+++ Data excerpts +++

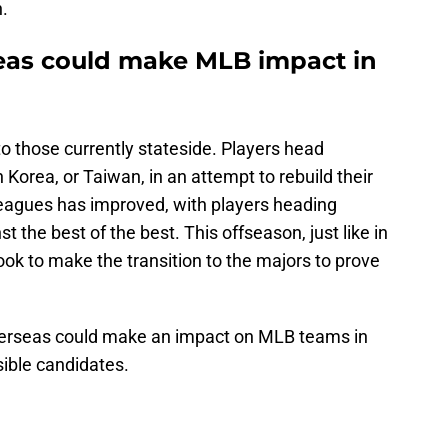
.
seas could make MLB impact in
to those currently stateside. Players head
Korea, or Taiwan, in an attempt to rebuild their
 leagues has improved, with players heading
t the best of the best. This offseason, just like in
 look to make the transition to the majors to prove
overseas could make an impact on MLB teams in
sible candidates.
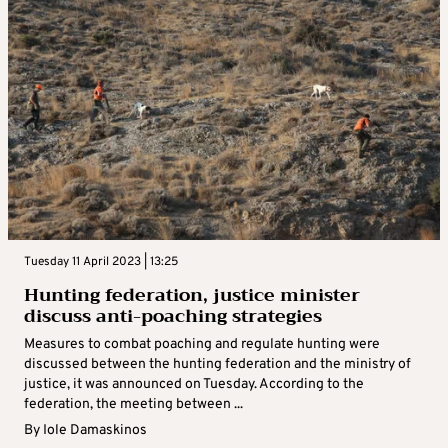
Tuesday 11 April 2023 | 13:25
Hunting federation, justice minister
discuss anti-poaching strategies
Measures to combat poaching and regulate hunting were
discussed between the hunting federation and the ministry of
justice, it was announced on Tuesday. According to the
federation, the meeting between ...
By
Iole Damaskinos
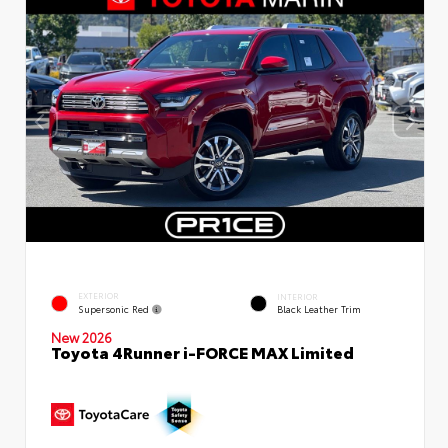
EXTERIOR
INTERIOR
Supersonic Red
Black Leather Trim
New 2026
Toyota 4Runner i-FORCE MAX Limited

+++

Work order: Retype exactly the lines from the one containing "Measures to combat" through the last line of the records above, both included, and leave out any pictures.

Exercise answer:
Measures to combat poaching and regulate hunting were
discussed between the hunting federation and the ministry of
justice, it was announced on Tuesday. According to the
federation, the meeting between ...
By
Iole Damaskinos
EXTERIOR
INTERIOR
Supersonic Red
Black Leather Trim
New 2026
Toyota 4Runner i-FORCE MAX Limited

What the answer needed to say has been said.